Source texts of formatted documents
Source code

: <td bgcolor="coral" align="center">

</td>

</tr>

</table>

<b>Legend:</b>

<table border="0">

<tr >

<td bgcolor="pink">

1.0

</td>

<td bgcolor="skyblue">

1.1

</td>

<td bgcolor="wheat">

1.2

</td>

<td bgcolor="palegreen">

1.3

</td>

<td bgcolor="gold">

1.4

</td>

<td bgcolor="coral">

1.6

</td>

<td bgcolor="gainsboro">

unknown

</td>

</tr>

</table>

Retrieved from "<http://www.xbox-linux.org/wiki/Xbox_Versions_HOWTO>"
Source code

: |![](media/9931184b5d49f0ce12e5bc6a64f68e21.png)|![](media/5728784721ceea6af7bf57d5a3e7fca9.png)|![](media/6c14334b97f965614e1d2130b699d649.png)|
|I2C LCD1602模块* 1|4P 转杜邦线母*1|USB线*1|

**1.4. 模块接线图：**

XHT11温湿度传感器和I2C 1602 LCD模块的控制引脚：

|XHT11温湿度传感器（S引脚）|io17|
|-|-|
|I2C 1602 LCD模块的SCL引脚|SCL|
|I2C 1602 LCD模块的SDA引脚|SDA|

Work to complete:
Output a faithful copy of every entry, keeping each line as written.

Reply:
Source code

: <td bgcolor="coral" align="center">

</td>

</tr>

</table>

<b>Legend:</b>

<table border="0">

<tr >

<td bgcolor="pink">

1.0

</td>

<td bgcolor="skyblue">

1.1

</td>

<td bgcolor="wheat">

1.2

</td>

<td bgcolor="palegreen">

1.3

</td>

<td bgcolor="gold">

1.4

</td>

<td bgcolor="coral">

1.6

</td>

<td bgcolor="gainsboro">

unknown

</td>

</tr>

</table>

Retrieved from "<http://www.xbox-linux.org/wiki/Xbox_Versions_HOWTO>"
Source code

: |![](media/9931184b5d49f0ce12e5bc6a64f68e21.png)|![](media/5728784721ceea6af7bf57d5a3e7fca9.png)|![](media/6c14334b97f965614e1d2130b699d649.png)|
|I2C LCD1602模块* 1|4P 转杜邦线母*1|USB线*1|

**1.4. 模块接线图：**

XHT11温湿度传感器和I2C 1602 LCD模块的控制引脚：

|XHT11温湿度传感器（S引脚）|io17|
|-|-|
|I2C 1602 LCD模块的SCL引脚|SCL|
|I2C 1602 LCD模块的SDA引脚|SDA|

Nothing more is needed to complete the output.